Pandas DataFrames can plot histograms with the built in `hist` method.

In [None]:
df.hist(by="group")

The default is pretty ugly.
We can lay things out one row and fix the figure size.

In [None]:
df.hist(by="group", figsize=(12, 4), layout=(1, 3))

While `pandas` has basic plotting support, `seaborn` is a lot more powerful.
Let's do the same thing in `seaborn`.

In [None]:
sb.displot(df, x="value", col="group")

The `distplot` function is a bit different than what we saw earlier, in that it produces multiple plots.
Instead of producing a single `Axes` object it produces a collection of `Axes` stored in a new object called a `FacetGrid`.
Let's clean up this plot.

In [None]:
fg = sb.displot(df, x="value", col="group", bins=10, color="k", fill=False)
fg.set_xlabels("Weight (g)")

## Normality testing

We will use the `scipy.stats` module which provides a large collection of statistical functions.
To compute the Shapiro-Wilks statistics we will use the `shapiro` function.
This functions takes in a sequence of numbers.

In [None]:
ss.shapiro(df["value"])

Again this is computing for the whole dataset.
We would rather do it by group.
So let's use the `groupby` method.

In [None]:
df.groupby(by="group")["value"].apply(ss.shapiro)

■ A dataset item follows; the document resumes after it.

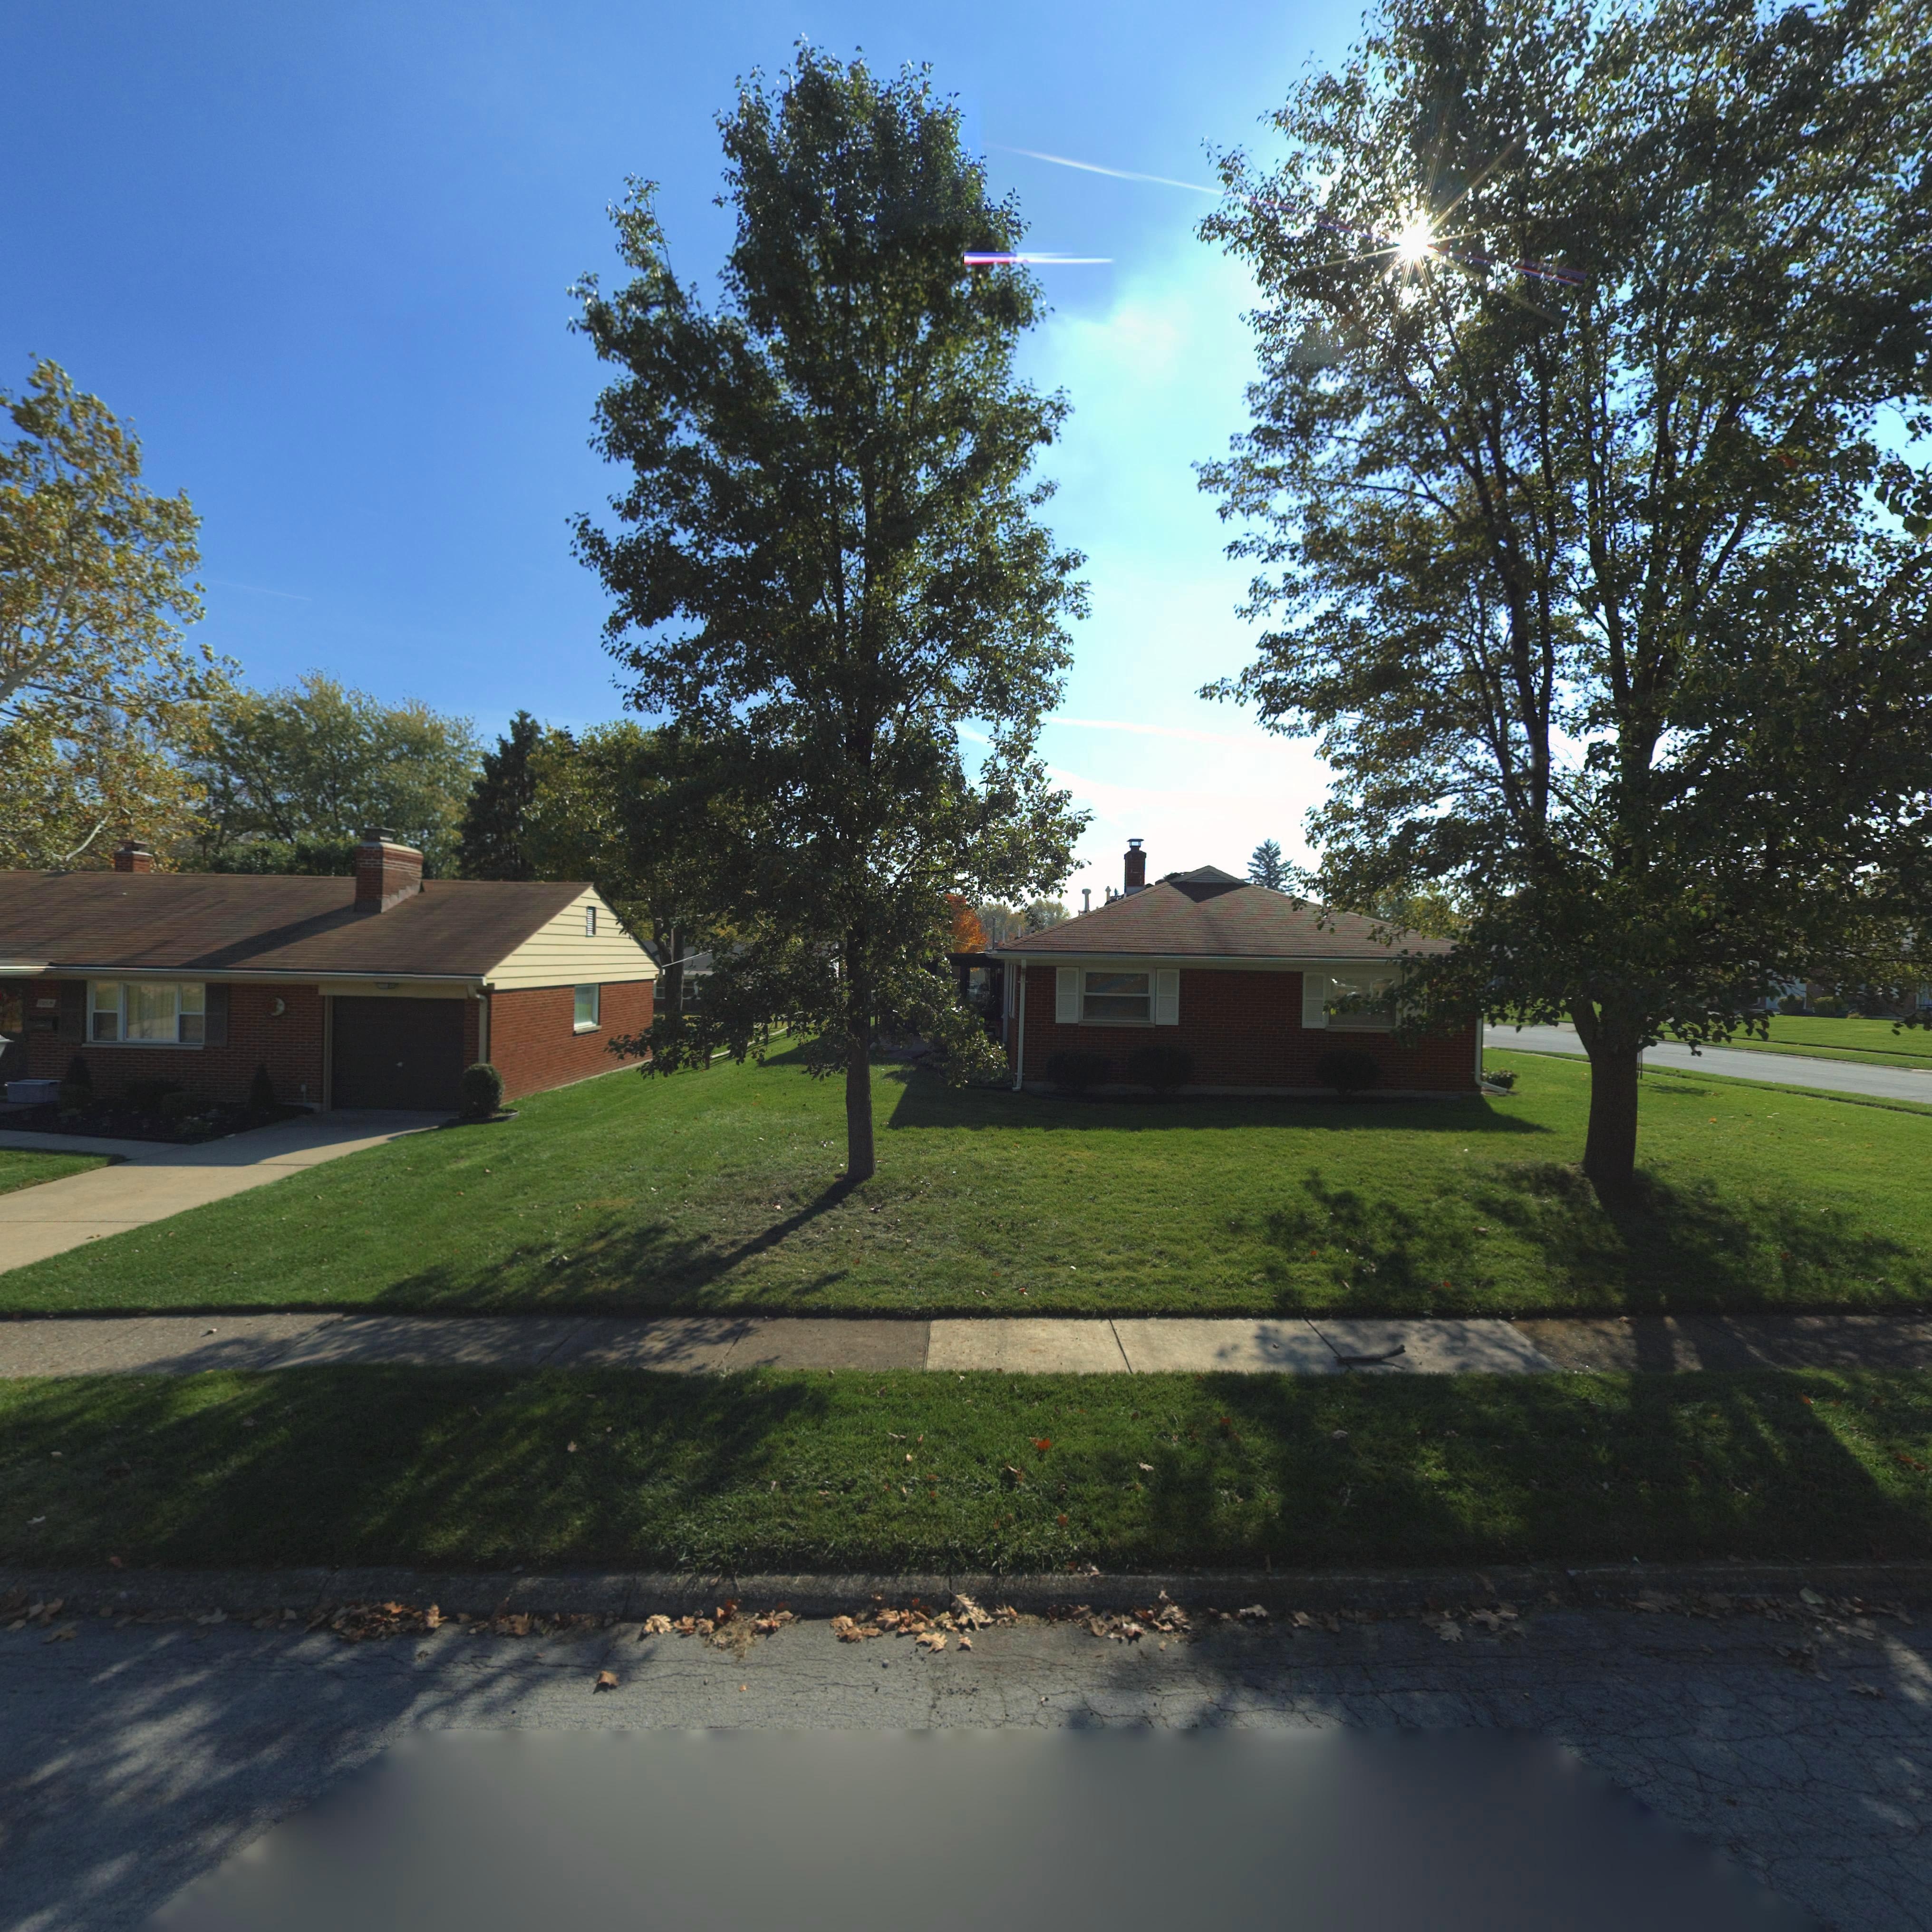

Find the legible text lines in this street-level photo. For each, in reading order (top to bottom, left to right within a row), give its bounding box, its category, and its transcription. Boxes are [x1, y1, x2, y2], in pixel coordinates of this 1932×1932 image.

[38, 1000, 54, 1006] StreetNumber: 1054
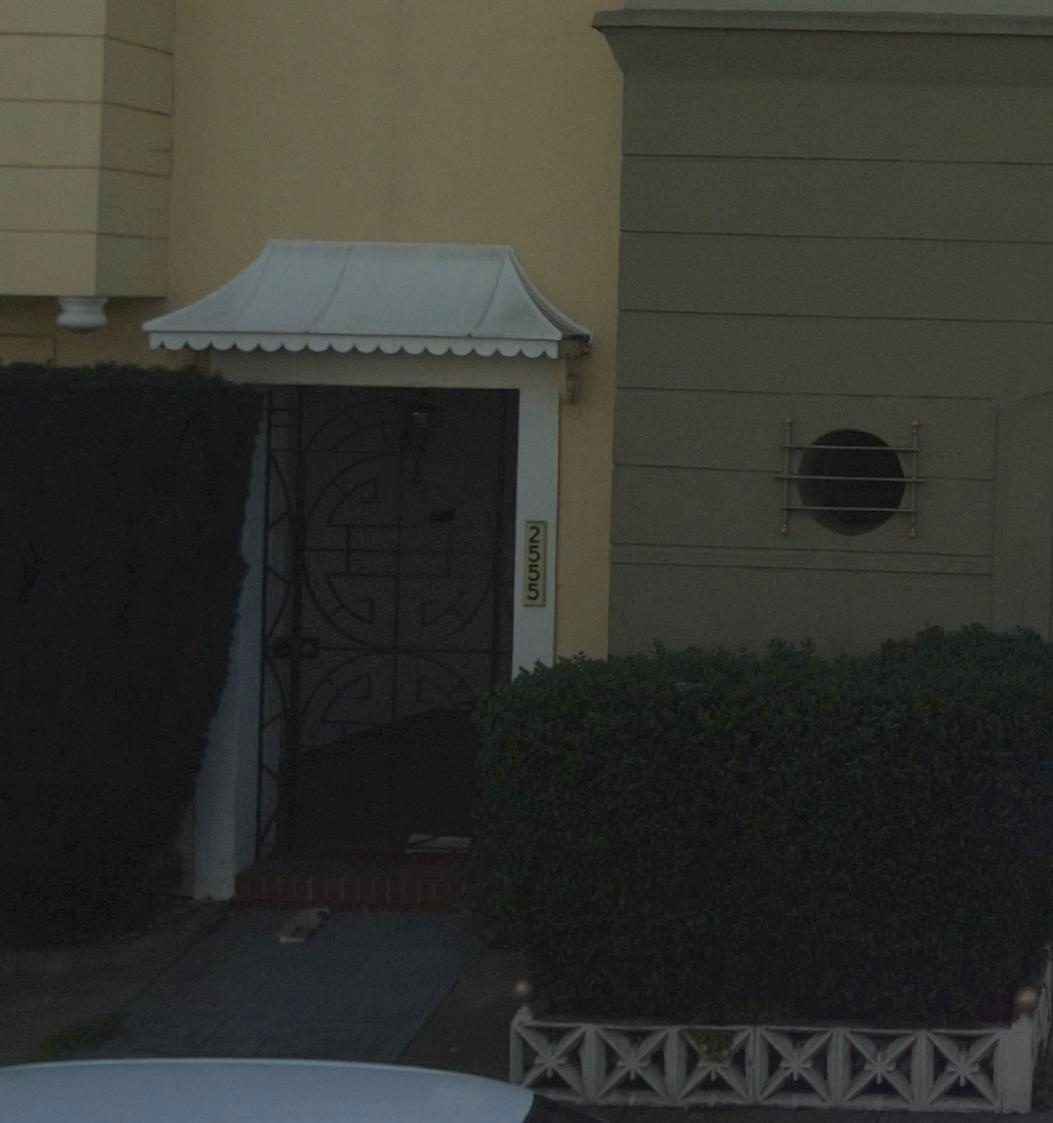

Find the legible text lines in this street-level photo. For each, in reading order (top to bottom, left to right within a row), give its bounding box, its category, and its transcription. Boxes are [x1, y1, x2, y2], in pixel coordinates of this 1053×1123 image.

[524, 523, 543, 604] StreetNumber: 2555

We don't need the test statistics.
Also let's round to 3 decimals.

In [None]:
df.groupby(by="group")["value"].apply(lambda x: round(ss.shapiro(x)[1], 3))

If we want to do QQ plots we will use `statsmodels`.
There is not a really nice way to do it by group, so we will manually subset.

In [None]:
sm.qqplot(df.loc[df["group"] == "S2", "value"]);

By default `qqplot` does not show any line.
We will add the one fit to the quantiles.

In [None]:
sm.qqplot(df.loc[df["group"] == "S2", "value"], line="q");